# SUPPLIED RECORDS
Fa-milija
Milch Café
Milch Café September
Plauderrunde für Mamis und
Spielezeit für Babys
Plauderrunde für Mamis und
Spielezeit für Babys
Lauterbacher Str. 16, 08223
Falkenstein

# WHAT YOU NEED TO DO
Each entry must be set down exactly as it appears.

# PROBLEM SOLUTION
Fa-milija
Milch Café
Milch Café September
Plauderrunde für Mamis und
Spielezeit für Babys
Plauderrunde für Mamis und
Spielezeit für Babys
Lauterbacher Str. 16, 08223
Falkenstein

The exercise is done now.